On arrival in Cairo in 1971, this reviewer threw himself into the life of the city, including the faded, somewhat sad music halls in the Ezbekiya district. Fifty years later, reading how those establishments were founded precisely fifty years earlier and then prospered both brings back memories and puts them into their rightful perspective.
Cormack, who has a Ph.D. in Egyptian theater (who knew such a degree program existed?) from the University of Edinburgh, has thoroughly researched a topic one would have expected lost to archival inquiry: the women at the center of Ezbekiya's demi-monde of nightclubs, dance halls, cabarets, and theaters. They were a diverse lot, coming from a wide range of backgrounds but sharing both an artistic ambition and outsized resolve.
Take the artiste Rose al-Yousef who arrived in 1912 from today's Lebanon, 14-years-old, penniless, and alone. Through dint of "struggle, mystery, hard work, determination, and more than a little mythologizing," she became a successful actress, then a publisher. The weekly magazine she founded and named after herself (Ruz al-Yusuf) still publishes ninety-five years later. In addition, her son, Ihsan Abdel Koudous, and her grandson, Yussef El Guindi, are both significant writers. Thus does her legacy live on.

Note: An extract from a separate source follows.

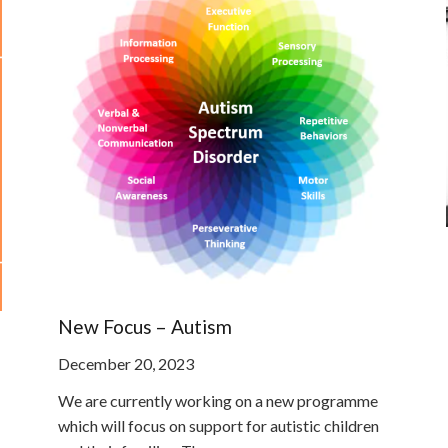
New Focus – Autism
December 20, 2023
We are currently working on a new programme
which will focus on support for autistic children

The story is also full of surprises. "It includes, at different points, a gay English Arts and Crafts designer, several cross-dressing actresses, a belly dancer involved in underground left-wing politics, and an unsuccessful attempt to make a film version of the life of the prophet Mohammed, directed by the man who went on to make Casablanca." In brief, "The 1920s and 1930s were an exciting time to be alive in Egypt."
Less so the 1950s. Starting with the January 26, 1952, burning down of much of Ezbekiya, followed by the July 23, 1952, coup d'état that toppled the monarchy and brought Gamal Abdel Nasser to power, what Cormack calls the "prudish, quasi-puritanical disdain of the modern entertainment industry" brought that industry to its knees, leaving only the worn and forlorn remnants this reviewer witnessed in the early 1970s. "Cairo was now a city populated by a whole new cast of characters: Soviet advisors, African liberation movements, and activists from across the third world."